*** Data excerpts ***
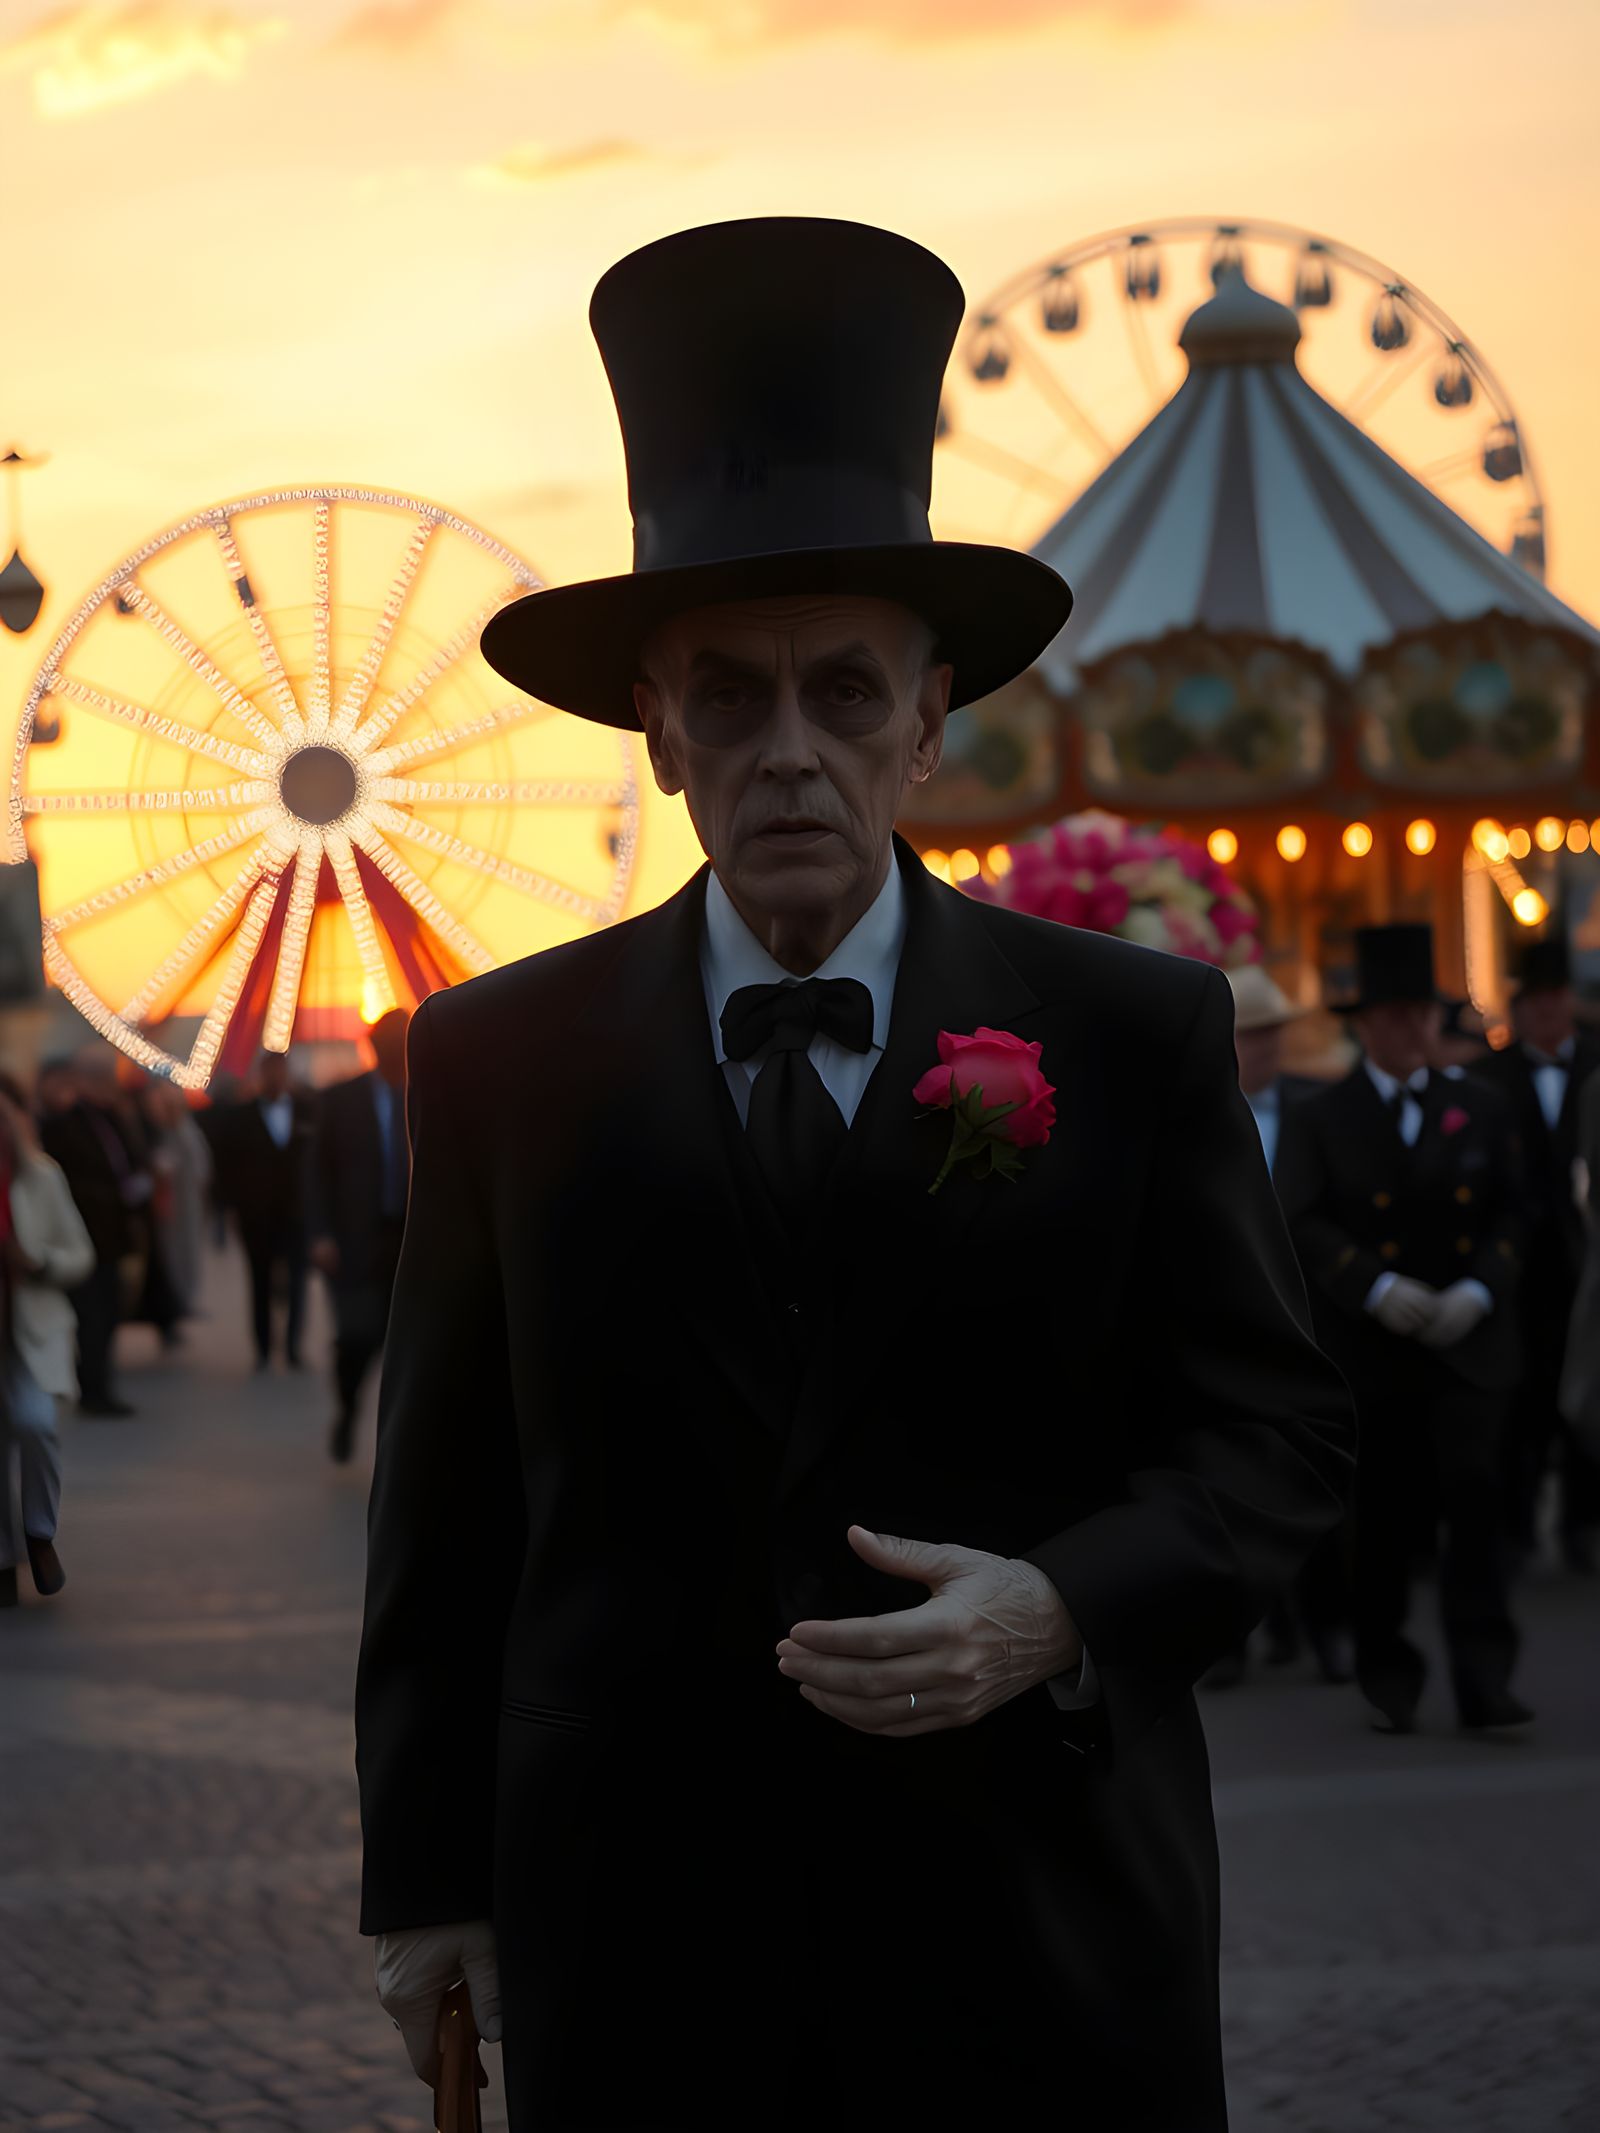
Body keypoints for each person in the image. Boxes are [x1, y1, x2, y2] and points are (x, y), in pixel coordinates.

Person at [353, 217, 1356, 2131]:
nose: (787, 750)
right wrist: (430, 1890)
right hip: (643, 1944)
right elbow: (448, 1509)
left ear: (929, 716)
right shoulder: (498, 1056)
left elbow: (1276, 1439)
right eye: (726, 695)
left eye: (840, 691)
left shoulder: (1134, 1029)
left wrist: (1058, 1605)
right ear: (655, 732)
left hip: (1040, 1923)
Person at [1276, 924, 1531, 1736]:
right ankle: (1388, 1667)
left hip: (1464, 1347)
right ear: (1364, 1023)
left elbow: (1519, 1213)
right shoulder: (1325, 1113)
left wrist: (1482, 1290)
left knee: (1476, 1505)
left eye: (1421, 1014)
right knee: (1381, 1519)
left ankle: (1486, 1676)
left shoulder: (1482, 1106)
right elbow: (1300, 1219)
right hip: (1376, 1350)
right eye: (1392, 1015)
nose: (1410, 1030)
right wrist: (1371, 1283)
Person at [1203, 964, 1353, 1689]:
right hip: (1220, 1336)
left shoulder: (1320, 1108)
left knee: (1316, 1489)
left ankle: (1326, 1630)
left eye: (1270, 1035)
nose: (1261, 1050)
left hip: (1312, 1334)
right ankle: (1229, 1640)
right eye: (1248, 1036)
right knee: (1223, 1490)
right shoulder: (1189, 1114)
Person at [1478, 936, 1600, 1572]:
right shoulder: (1487, 1077)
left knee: (1587, 1398)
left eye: (1556, 998)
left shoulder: (1597, 1070)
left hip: (1588, 1270)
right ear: (1518, 1009)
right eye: (1534, 1001)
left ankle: (1583, 1524)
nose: (1547, 1011)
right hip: (1519, 1274)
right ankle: (1520, 1526)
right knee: (1519, 1406)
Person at [0, 1072, 95, 1608]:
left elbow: (81, 1254)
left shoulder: (42, 1178)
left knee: (36, 1425)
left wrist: (38, 1265)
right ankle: (1, 1560)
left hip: (29, 1329)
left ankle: (39, 1534)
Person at [311, 1011, 411, 1461]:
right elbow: (315, 1171)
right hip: (355, 1242)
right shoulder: (341, 1100)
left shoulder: (432, 1096)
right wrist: (320, 1233)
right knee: (356, 1336)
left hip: (413, 1242)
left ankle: (398, 1439)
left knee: (408, 1346)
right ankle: (348, 1408)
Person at [39, 1048, 151, 1418]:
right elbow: (67, 1182)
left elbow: (127, 1162)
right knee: (92, 1314)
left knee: (108, 1311)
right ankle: (93, 1389)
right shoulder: (63, 1124)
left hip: (113, 1234)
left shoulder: (112, 1118)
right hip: (85, 1233)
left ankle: (100, 1383)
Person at [213, 1049, 314, 1373]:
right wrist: (229, 1207)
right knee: (259, 1279)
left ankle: (294, 1345)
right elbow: (226, 1165)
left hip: (297, 1212)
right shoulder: (240, 1117)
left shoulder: (307, 1112)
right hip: (256, 1215)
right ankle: (263, 1346)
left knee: (298, 1280)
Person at [140, 1077, 213, 1329]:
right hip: (170, 1206)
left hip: (186, 1204)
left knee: (185, 1251)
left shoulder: (185, 1131)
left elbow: (200, 1169)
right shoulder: (157, 1132)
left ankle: (182, 1299)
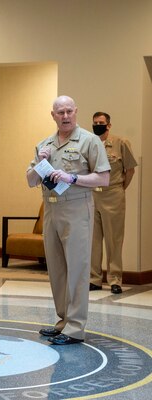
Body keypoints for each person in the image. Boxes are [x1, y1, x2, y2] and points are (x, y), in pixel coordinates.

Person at [26, 96, 110, 345]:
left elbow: (103, 178)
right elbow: (31, 180)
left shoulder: (89, 141)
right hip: (52, 210)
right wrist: (41, 161)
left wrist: (72, 178)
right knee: (57, 271)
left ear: (76, 112)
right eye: (60, 112)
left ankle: (75, 328)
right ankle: (63, 321)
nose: (65, 116)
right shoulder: (45, 144)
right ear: (52, 115)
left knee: (77, 270)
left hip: (76, 209)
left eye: (69, 111)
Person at [89, 112, 138, 294]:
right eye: (95, 123)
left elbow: (130, 170)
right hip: (92, 195)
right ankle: (94, 279)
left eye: (101, 122)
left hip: (113, 195)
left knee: (114, 240)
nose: (98, 125)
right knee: (93, 240)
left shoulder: (121, 143)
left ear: (108, 125)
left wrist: (119, 189)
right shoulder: (89, 143)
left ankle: (115, 279)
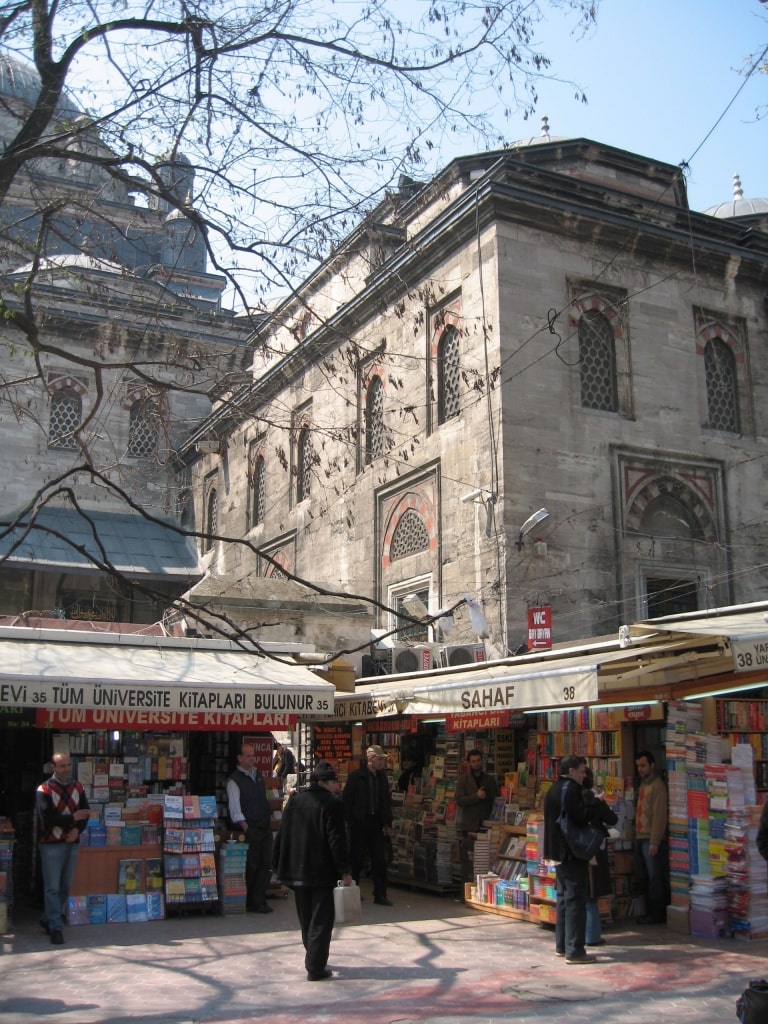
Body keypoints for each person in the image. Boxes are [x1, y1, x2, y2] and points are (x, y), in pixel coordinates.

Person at [272, 760, 352, 982]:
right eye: (335, 781)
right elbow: (337, 840)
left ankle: (313, 956)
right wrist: (345, 870)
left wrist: (278, 862)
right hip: (321, 871)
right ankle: (315, 967)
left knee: (306, 917)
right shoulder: (332, 804)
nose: (338, 786)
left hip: (296, 870)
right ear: (325, 782)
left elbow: (283, 833)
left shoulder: (296, 801)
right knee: (321, 920)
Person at [543, 754, 597, 965]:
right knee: (575, 898)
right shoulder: (571, 790)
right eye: (582, 771)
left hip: (556, 851)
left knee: (564, 897)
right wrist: (593, 804)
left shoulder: (552, 790)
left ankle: (562, 945)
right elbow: (581, 817)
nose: (584, 775)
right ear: (572, 771)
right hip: (571, 851)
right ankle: (575, 950)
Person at [36, 751, 91, 944]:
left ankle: (47, 918)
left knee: (65, 886)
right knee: (52, 886)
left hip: (72, 841)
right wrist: (72, 819)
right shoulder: (44, 790)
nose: (66, 769)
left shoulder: (78, 787)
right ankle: (55, 926)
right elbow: (46, 819)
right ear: (53, 768)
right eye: (62, 766)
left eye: (68, 765)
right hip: (51, 843)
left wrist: (77, 830)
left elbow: (85, 812)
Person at [226, 743, 274, 914]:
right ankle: (251, 901)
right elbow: (235, 808)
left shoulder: (257, 775)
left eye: (253, 755)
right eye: (248, 756)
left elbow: (263, 797)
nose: (252, 758)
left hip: (264, 825)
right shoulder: (234, 780)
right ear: (239, 758)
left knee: (266, 863)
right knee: (252, 865)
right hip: (251, 827)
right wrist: (246, 827)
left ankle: (259, 899)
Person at [342, 744, 393, 906]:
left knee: (379, 860)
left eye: (382, 759)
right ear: (370, 758)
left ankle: (380, 894)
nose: (382, 762)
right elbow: (347, 801)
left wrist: (387, 822)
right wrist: (351, 820)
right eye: (379, 759)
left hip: (376, 823)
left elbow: (385, 802)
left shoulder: (382, 778)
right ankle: (353, 891)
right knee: (356, 859)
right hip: (359, 824)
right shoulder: (357, 777)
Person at [582, 766, 618, 947]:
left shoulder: (573, 798)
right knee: (592, 894)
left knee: (583, 894)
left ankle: (582, 934)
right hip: (594, 849)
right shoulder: (593, 799)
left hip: (577, 849)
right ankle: (592, 935)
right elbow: (612, 819)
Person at [455, 748, 499, 894]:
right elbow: (460, 800)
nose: (476, 764)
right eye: (473, 761)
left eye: (478, 761)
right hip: (469, 825)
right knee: (468, 862)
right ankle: (465, 893)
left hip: (485, 824)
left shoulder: (489, 780)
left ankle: (483, 891)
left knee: (484, 859)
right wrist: (476, 796)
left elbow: (495, 800)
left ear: (482, 762)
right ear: (469, 763)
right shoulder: (464, 780)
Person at [633, 749, 669, 925]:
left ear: (652, 766)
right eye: (638, 766)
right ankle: (649, 912)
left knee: (655, 878)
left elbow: (659, 816)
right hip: (640, 836)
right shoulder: (643, 785)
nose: (640, 769)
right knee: (644, 877)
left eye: (643, 765)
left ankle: (657, 914)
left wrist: (655, 841)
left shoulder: (657, 786)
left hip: (650, 839)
*** End of Data excerpts ***
**What to produce**
Repeat, exactly as they stand above, the lines from the line with "left elbow: (1276, 1439)" to the line with "left ankle: (1326, 1630)", both lines included.

**Solution to the exercise**
left elbow: (1276, 1439)
right eye: (726, 695)
left eye: (840, 691)
left shoulder: (1134, 1029)
left wrist: (1058, 1605)
right ear: (655, 732)
left hip: (1040, 1923)
Person at [1276, 924, 1531, 1736]:
right ankle: (1388, 1667)
left hip: (1464, 1347)
right ear: (1364, 1023)
left elbow: (1519, 1213)
right shoulder: (1325, 1113)
left wrist: (1482, 1290)
left knee: (1476, 1505)
left eye: (1421, 1014)
right knee: (1381, 1519)
left ankle: (1486, 1676)
left shoulder: (1482, 1106)
right elbow: (1300, 1219)
right hip: (1376, 1350)
right eye: (1392, 1015)
nose: (1410, 1030)
right wrist: (1371, 1283)
Person at [1203, 964, 1353, 1689]:
right hip: (1220, 1336)
left shoulder: (1320, 1108)
left knee: (1316, 1489)
left ankle: (1326, 1630)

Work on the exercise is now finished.